Players to watch: Running back Jonothan Taylor, wide receiver Danny Davis, linebackers T.J. Edwards and Andrew Van Ginkel and strong safety D’Cota Dixon. Heisman hopeful Taylor rumbled through the Big 10 and broke Adrian Pedersons’ freshman rushing record with 1,977 yards and 13 touchdowns last season. He has the power to run over linebackers and enough speed to fly past defensive backs. Davis is now a starter and will improve on his numbers with fellow wideout Quintez Cephus taking a leave of absence to deal with criminal charges.  Edwards is the heart and soul of this defense and also a sure-tackler who can fly from sideline to sideline. Van Ginkel had a strong first season with the Badgers racking up 10 tackles for loss, 6.5 sacks and two interceptions, including one returned for a touchdown in the Big 10 Championship game. Dixon is the play-maker back in the secondary. The performance he put on against Northwestern last season showed he’s one of the best defenders in the Big 10.

The schedule: Very manageable. Besides road trips to Michigan and Penn State, Wisconsin will be favored in every game this fall. The Badgers will most likely crush every team in their division.

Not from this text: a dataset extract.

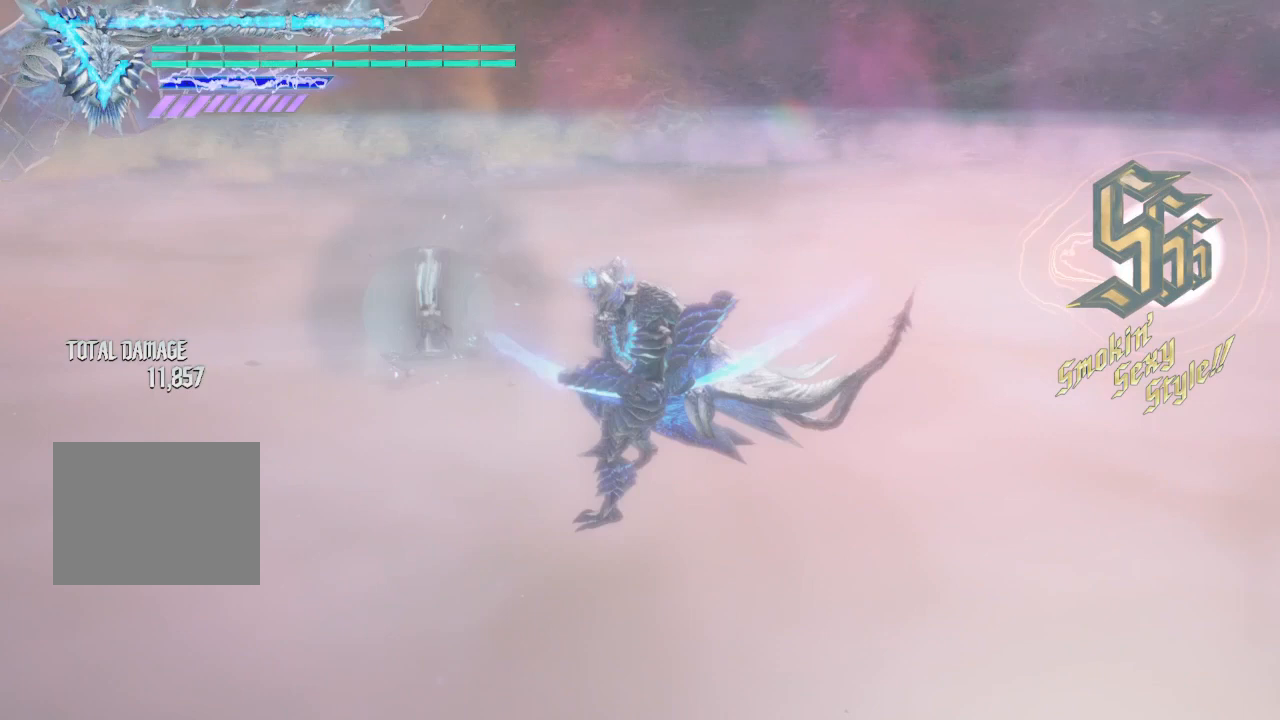
{"buttons": ["Y"], "left_stick": "up", "right_stick": "center", "events": [[125, "Y", "up"], [125, "left_stick", "up"], [250, "Y", "down"], [250, "left_stick", "down-left"], [500, "left_stick", "up"]]}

My take: The Wisconsin football program has been consistently successful. The offense should easily average nearly 40 points per game this fall. The defense will be stingy as always and all eyes will be on Taylor to see what he can do for an encore. It will be a complete shocker if the Badgers don’t represent the west for a third-straight year in the conference championship game. Hopefully for the Badgers the third time will be a charm.